#### Task brief
Please revise the material below by replacing every "centimetres" with "centimeters" and keeping everything else unchanged. Leave the pictures out of your answer.

#### Data shown
^^^^

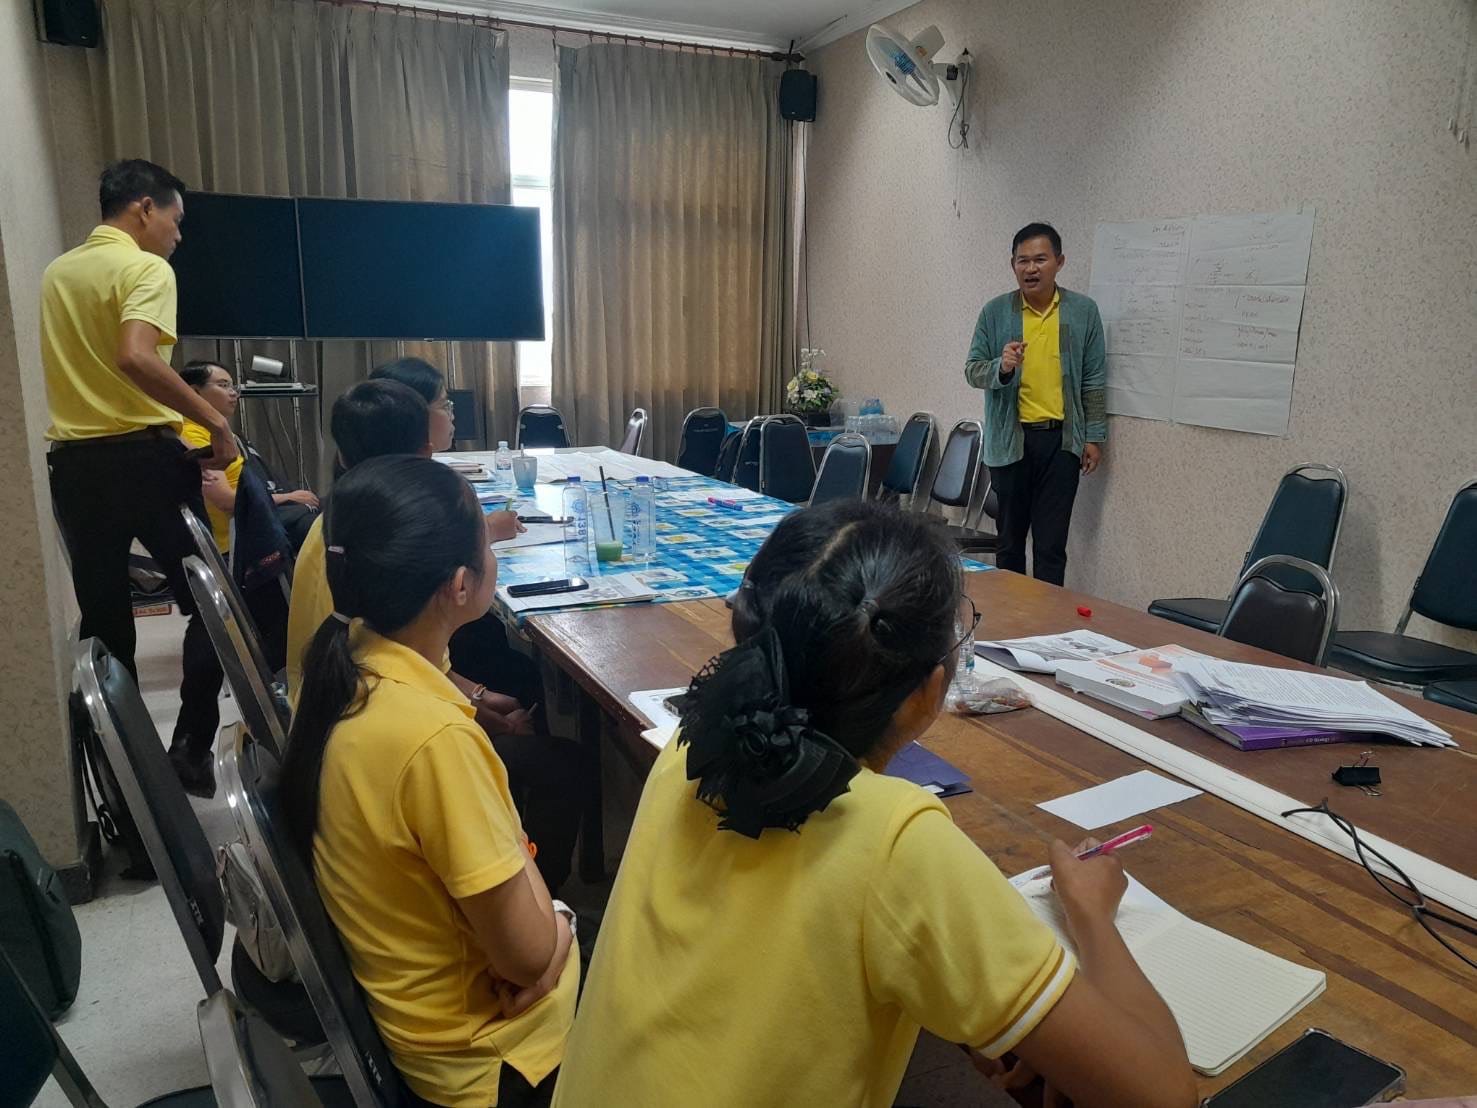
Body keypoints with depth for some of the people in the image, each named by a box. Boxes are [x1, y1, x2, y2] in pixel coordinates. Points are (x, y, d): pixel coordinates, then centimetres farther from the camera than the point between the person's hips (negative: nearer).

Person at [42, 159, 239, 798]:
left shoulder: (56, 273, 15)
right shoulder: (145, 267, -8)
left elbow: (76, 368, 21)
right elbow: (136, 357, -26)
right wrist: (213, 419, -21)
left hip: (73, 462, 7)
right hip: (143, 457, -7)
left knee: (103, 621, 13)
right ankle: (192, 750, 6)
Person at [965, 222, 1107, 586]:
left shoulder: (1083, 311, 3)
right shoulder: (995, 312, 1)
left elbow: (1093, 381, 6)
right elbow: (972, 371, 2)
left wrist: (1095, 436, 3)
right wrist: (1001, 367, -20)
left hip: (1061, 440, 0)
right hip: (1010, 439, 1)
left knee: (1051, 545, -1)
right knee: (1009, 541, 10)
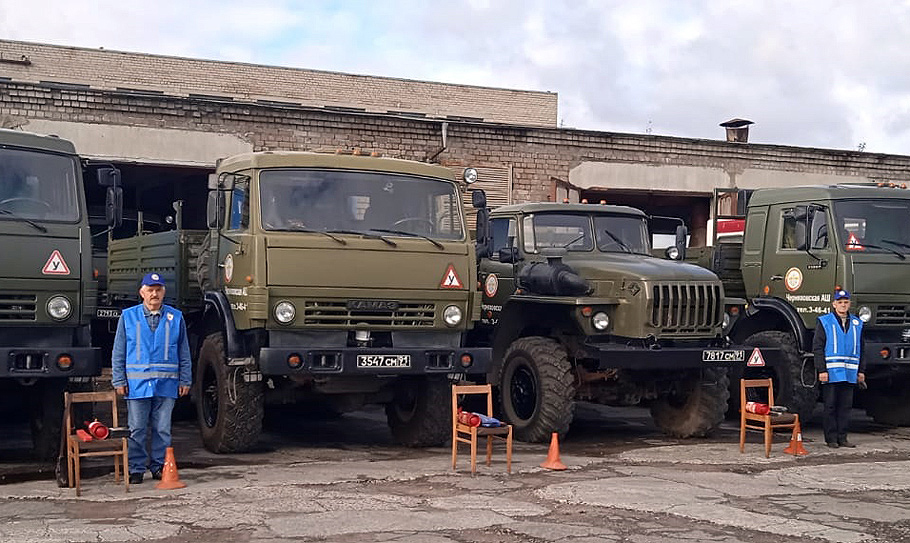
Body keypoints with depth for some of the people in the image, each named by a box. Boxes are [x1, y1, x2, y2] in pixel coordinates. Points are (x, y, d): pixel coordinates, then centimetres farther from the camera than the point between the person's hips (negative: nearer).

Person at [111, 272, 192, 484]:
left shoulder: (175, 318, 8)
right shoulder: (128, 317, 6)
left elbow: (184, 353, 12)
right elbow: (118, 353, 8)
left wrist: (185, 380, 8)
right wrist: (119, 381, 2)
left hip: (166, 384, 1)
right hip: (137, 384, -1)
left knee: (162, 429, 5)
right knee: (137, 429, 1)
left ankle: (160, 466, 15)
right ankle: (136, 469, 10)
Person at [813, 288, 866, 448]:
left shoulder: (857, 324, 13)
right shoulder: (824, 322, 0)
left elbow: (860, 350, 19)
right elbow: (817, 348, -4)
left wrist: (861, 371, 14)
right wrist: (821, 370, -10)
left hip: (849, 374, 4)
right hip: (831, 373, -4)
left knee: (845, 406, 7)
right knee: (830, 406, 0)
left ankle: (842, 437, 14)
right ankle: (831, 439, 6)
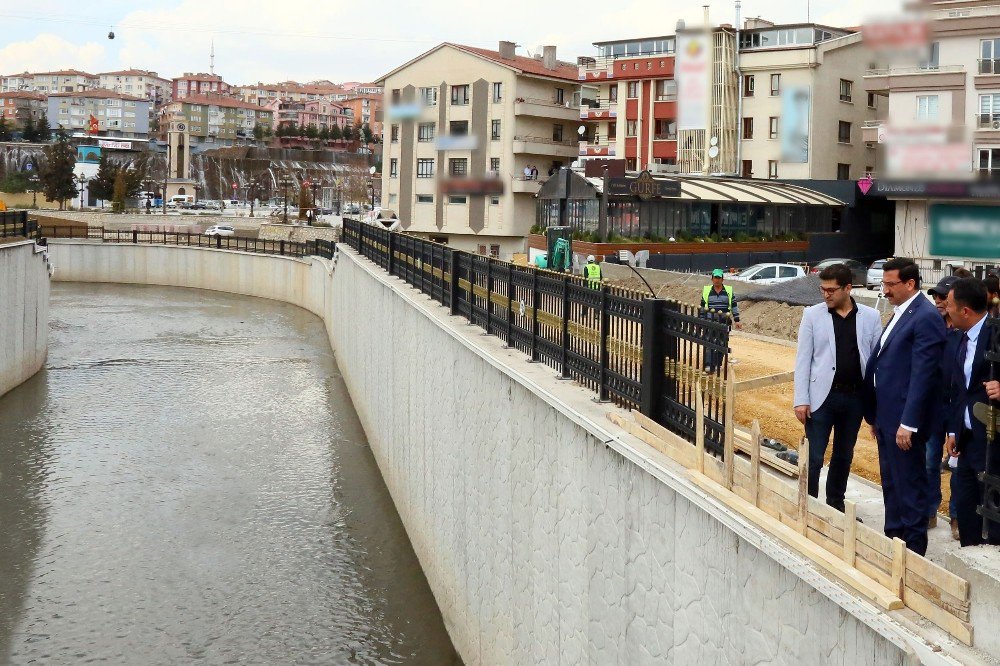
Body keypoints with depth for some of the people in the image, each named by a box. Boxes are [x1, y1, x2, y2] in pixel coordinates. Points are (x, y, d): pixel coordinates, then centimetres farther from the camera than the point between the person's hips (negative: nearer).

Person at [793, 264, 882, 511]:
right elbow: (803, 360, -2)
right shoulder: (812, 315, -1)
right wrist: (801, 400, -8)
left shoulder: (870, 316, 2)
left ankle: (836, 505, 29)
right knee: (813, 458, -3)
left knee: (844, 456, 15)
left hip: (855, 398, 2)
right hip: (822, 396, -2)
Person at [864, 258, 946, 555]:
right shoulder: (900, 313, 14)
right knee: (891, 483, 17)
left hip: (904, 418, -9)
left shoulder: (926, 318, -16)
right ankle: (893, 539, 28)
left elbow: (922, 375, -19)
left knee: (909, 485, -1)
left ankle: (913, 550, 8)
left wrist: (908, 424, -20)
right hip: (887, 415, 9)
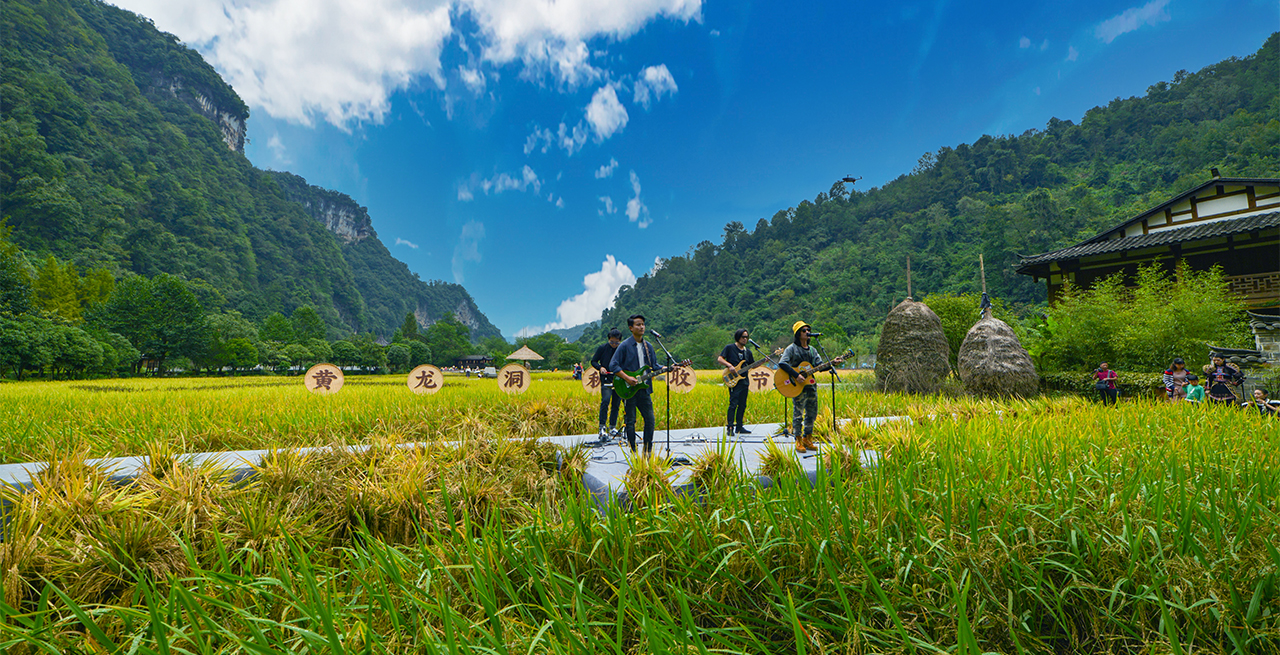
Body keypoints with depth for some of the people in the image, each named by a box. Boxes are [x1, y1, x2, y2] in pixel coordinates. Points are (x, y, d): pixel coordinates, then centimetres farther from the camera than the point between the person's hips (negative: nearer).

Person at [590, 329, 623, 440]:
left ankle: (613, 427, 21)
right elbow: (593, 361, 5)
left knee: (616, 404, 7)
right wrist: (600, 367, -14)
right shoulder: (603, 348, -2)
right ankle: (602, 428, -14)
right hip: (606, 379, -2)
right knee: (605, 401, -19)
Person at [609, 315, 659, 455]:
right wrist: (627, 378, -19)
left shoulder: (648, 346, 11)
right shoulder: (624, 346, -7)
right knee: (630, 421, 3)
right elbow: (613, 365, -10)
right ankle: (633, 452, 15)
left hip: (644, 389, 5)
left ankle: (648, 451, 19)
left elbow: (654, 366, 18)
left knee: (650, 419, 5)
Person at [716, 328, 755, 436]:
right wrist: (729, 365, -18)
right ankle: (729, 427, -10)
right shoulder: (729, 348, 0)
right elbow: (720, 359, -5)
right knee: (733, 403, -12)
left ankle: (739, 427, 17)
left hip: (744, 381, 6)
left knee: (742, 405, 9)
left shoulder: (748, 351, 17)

^^^^

#### The answer
Body keypoints with depth for some of the people in the image, each named by a box. Boxes are [x1, y1, x2, y2] in pixel coordinates. Points are (x, y, d): pixel coordinates, then centimeters farther from the camera than the point between the person's hips (negative: nearer).

Person at [42, 159, 239, 798]:
left shoulder: (56, 273, 15)
right shoulder: (145, 267, -8)
left elbow: (76, 368, 21)
right elbow: (136, 357, -26)
right wrist: (213, 419, -21)
left hip: (73, 462, 7)
right hip: (143, 457, -7)
left knee: (103, 621, 13)
right ankle: (192, 750, 6)
Person at [965, 222, 1107, 586]:
left shoulder: (1083, 311, 3)
right shoulder: (995, 312, 1)
left elbow: (1093, 381, 6)
right elbow: (972, 371, 2)
left wrist: (1095, 436, 3)
right wrist: (1001, 367, -20)
left hip: (1061, 440, 0)
right hip: (1010, 439, 1)
left knee: (1051, 545, -1)
right knee: (1009, 541, 10)
Body keypoints with depth for some of the people in the image, each named by a box. Boxes are [x1, y1, x2, y2] in pixel coordinates. Points are (x, y, d): pixel coordinates, then centimeters farther from the camera than the point between the person's hips (negative: nearer).

Person at [111, 272, 192, 484]:
left shoulder: (175, 318, 8)
right shoulder: (128, 317, 6)
left elbow: (184, 353, 12)
right elbow: (118, 353, 8)
left wrist: (185, 380, 8)
right wrist: (119, 381, 2)
left hip: (166, 384, 1)
right hip: (137, 384, -1)
left knee: (162, 429, 5)
right knee: (137, 429, 1)
left ankle: (160, 466, 15)
right ankle: (136, 469, 10)
Person at [813, 288, 866, 448]:
left shoulder: (857, 324, 13)
right shoulder: (824, 322, 0)
left elbow: (860, 350, 19)
right elbow: (817, 348, -4)
left wrist: (861, 371, 14)
right wrist: (821, 370, -10)
left hip: (849, 374, 4)
right hip: (831, 373, -4)
left knee: (845, 406, 7)
right knee: (830, 406, 0)
left ankle: (842, 437, 14)
right ankle: (831, 439, 6)
Body keypoints with depth for some of the people in the image, each named by a box. Boxes are [x1, y1, x2, y2] in pixel coordinates. Points are (x, y, d): pixel coordinates, then centimeters farther from the camera than the point between the person's hips (negative: nearer).

Person at [793, 264, 882, 511]:
right elbow: (803, 360, -2)
right shoulder: (812, 315, -1)
right wrist: (801, 400, -8)
left shoulder: (870, 316, 2)
left ankle: (836, 505, 29)
right knee: (813, 458, -3)
left knee: (844, 456, 15)
left hip: (855, 398, 2)
right hip: (822, 396, -2)
Person at [864, 258, 946, 555]:
right shoulder: (900, 313, 14)
right knee: (891, 483, 17)
left hip: (904, 418, -9)
left shoulder: (926, 318, -16)
right ankle: (893, 539, 28)
left elbow: (922, 375, -19)
left knee: (909, 485, -1)
left ankle: (913, 550, 8)
left wrist: (908, 424, -20)
right hip: (887, 415, 9)
Body keypoints with depth for some of the people in the image, each named by a box. Boxes are [x1, y1, x2, y2] in pixel coordinates. Points are (x, y, d): pixel coordinates, then centimeters farther from the camera than the point between the person's hips (negative: nearer).

Person at [590, 329, 623, 440]:
left ankle: (613, 427, 21)
right elbow: (593, 361, 5)
left knee: (616, 404, 7)
right wrist: (600, 367, -14)
right shoulder: (603, 348, -2)
right ankle: (602, 428, -14)
right hip: (606, 379, -2)
right knee: (605, 401, -19)
Person at [609, 315, 659, 455]:
right wrist: (627, 378, -19)
left shoulder: (648, 346, 11)
right shoulder: (624, 346, -7)
right knee: (630, 421, 3)
right elbow: (613, 365, -10)
right ankle: (633, 452, 15)
left hip: (644, 389, 5)
left ankle: (648, 451, 19)
left elbow: (654, 366, 18)
left knee: (650, 419, 5)
Person at [716, 328, 755, 436]:
right wrist: (729, 365, -18)
right ankle: (729, 427, -10)
right shoulder: (729, 348, 0)
right elbow: (720, 359, -5)
right knee: (733, 403, -12)
left ankle: (739, 427, 17)
left hip: (744, 381, 6)
left knee: (742, 405, 9)
left shoulder: (748, 351, 17)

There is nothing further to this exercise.